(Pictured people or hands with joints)
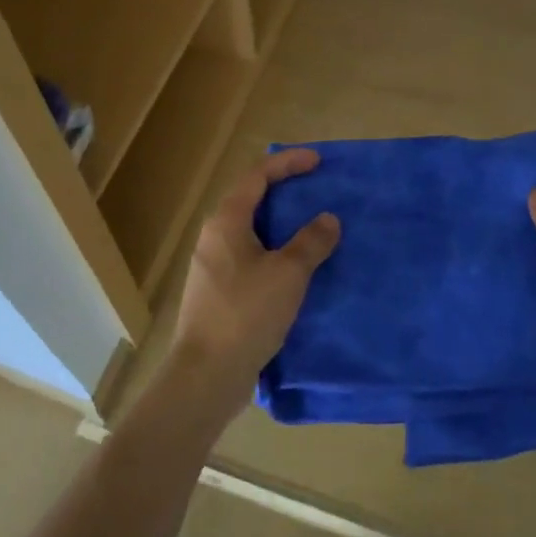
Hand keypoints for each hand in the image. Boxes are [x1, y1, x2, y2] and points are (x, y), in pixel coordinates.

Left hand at [168, 149, 340, 410]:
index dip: (288, 163)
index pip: (257, 176)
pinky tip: (296, 268)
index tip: (318, 162)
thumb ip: (311, 242)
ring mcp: (213, 265)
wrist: (207, 374)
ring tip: (312, 227)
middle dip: (284, 191)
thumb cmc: (247, 313)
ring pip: (251, 230)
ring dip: (281, 224)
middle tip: (317, 190)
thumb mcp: (288, 274)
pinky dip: (274, 250)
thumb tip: (328, 219)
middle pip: (250, 200)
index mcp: (226, 221)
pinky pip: (250, 256)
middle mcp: (214, 237)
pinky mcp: (218, 292)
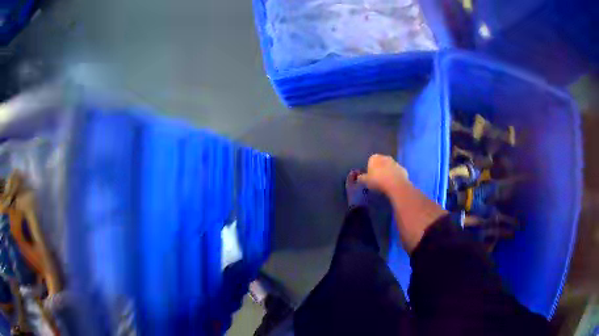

__INSTRUCTIONS FOR THE TASK__.
Pictures stay out. Repeat only the lines from the beginning of the data through the line that has "middle mcp: (214, 237)".

__YOUR SOLUTION__.
Hand keypoints for each hand in the image. Boxes are [x1, y1, x2, y2] and points are (x, y), in pixel coordinates.

Left hand at [168, 149, 340, 410]:
index dip: (288, 163)
index pip: (257, 176)
pinky tip: (296, 268)
index tip: (318, 162)
thumb ip: (311, 242)
ring mcp: (213, 265)
wrist: (207, 374)
ring tip: (312, 227)
middle dip: (284, 191)
thumb cmc: (247, 313)
ring pip: (251, 230)
ring dip: (281, 224)
middle tip: (317, 190)
thumb mcp: (288, 274)
pinky dip: (274, 250)
thumb tip: (328, 219)
middle pip: (250, 200)
index mcp: (226, 221)
pinky pip: (250, 256)
middle mcp: (214, 237)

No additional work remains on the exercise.